Follow-up duration in these case series was also often variable. A recent review of investigations of IVIg in intractable childhood epilepsy found no randomized or controlled studies and, in fact, only two case series employed statistics in assessing outcome (Mikati et al., 2010). One series showed a statistically significant reduction in seizures with IVIg treatments, while the other revealed an insignificant trend with such therapy (Mikati et al., 2010). However, a Cochrane Collaboration review on the use of ACTH for other childhood epilepsies, published in 2007, found only a single randomized controlled trial, which only included five patients (Gayatri et al., 2007).

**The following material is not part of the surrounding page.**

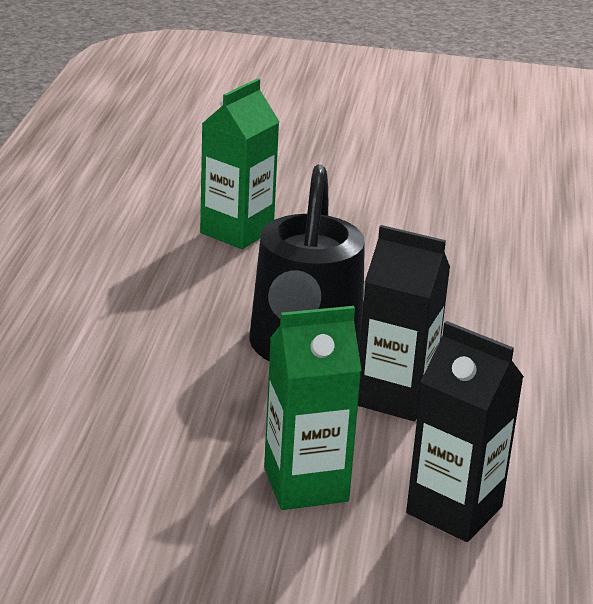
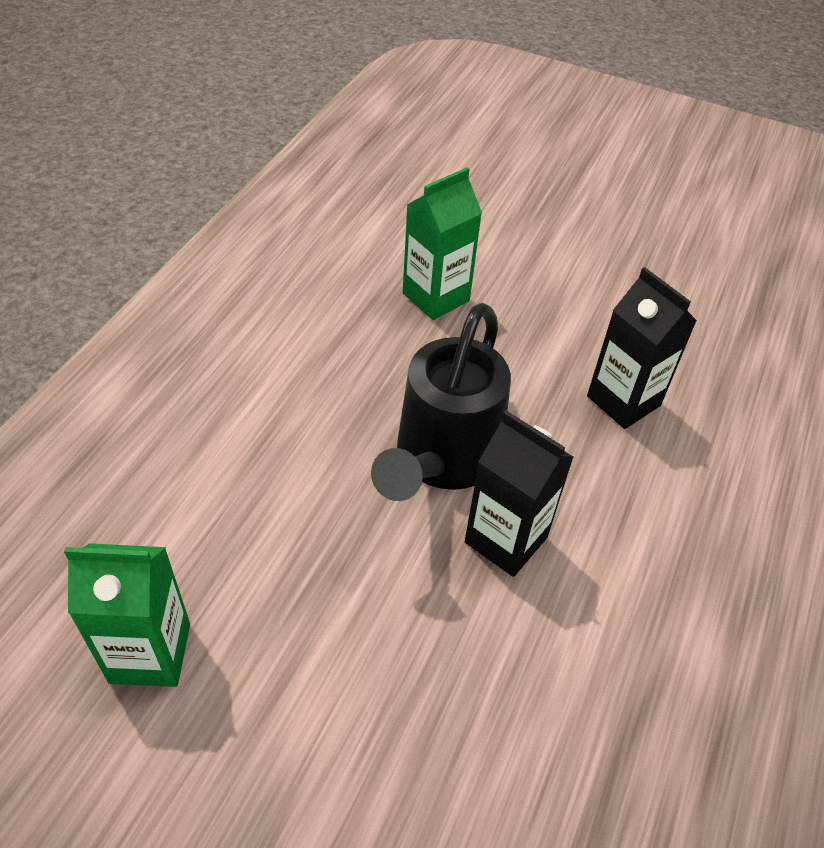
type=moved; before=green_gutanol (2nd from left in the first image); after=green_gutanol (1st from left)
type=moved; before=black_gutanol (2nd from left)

The authors of this review concluded that, at present, no evidence exists to support either the safety or the efficacy of ACTH for general paediatric epilepsies (Gayatri et al., 2007).
Disorders of Neuronal Migration and Seizures
The major developmental disorders noted in humans giving rise to epilepsy are disorders of neuronal migration that may have genetic or intrauterine causes (Engelborghs et al., 2000). Abnormal patterns of neuronal migration lead to various forms of agyria or pachygyria whereas lesser degrees of failure of neuronal migration induce neuronal heterotopia in the subcortical white matter. Experimental data suggest that cortical malformations can both form epileptogenic foci and alter brain development such that diffuse hyperexcitability of the cortical network occurs (Chevassusau-Louis et al., 1999). Other studies revealed increases in postsynaptic glutamate receptors and decreases in GABAA receptors in micro-gyric cortex, which could promote epileptogenesis (Jacobs et al., 1999).
Periventricular heterotopia is a human X-linked dominant disorder of cerebral cortical development. Mutations in the filamin 1 gene prevent migration of cerebral cortical neurons causing periventricular heterotopia (Fox et al., 1998). Affected females present with epilepsy whereas affected males die embryonically.
Lissencephaly is a brain malformation characterized by a paucity of gyral formation and a thickening of the cerebral cortex. It is presumed to occur secondary to incomplete migration of immature neurons to the cortical plate during fetal development (Saito et al., 2002). Lissencephaly is considered to be the most severe type of neuronal migration disorder compatible with survival. In humans, it is presumed to result from an arrest of neuronal migration at approximately 3 to 4 months (Dobyns et al., 1993). Once they exit the cell cycle in the periventricular proliferative zone, immature neurons must migrate to the cortical plate along radial glial fibres (Rakic, 1988). The six layers of the cerebral cortex are formed in an ‘inside out’ pattern, with early migrating neurons forming the deep layer and later migrating neurons passing their migratory predecessors to form the superficial layers. Interruption at any stage of the process of neuronal migration may result in the arrest of neurons in an intermediate position between the periventricular zone and the cortex (Saito et al., 2002). Such an interruption may be due to a genetic lack of appropriate molecular cues, or secondary to non-genetic influences such as in utero infection or ischaemia. Secondary influences are a more common mechanism for the related cortical malformation, polymicrogyria.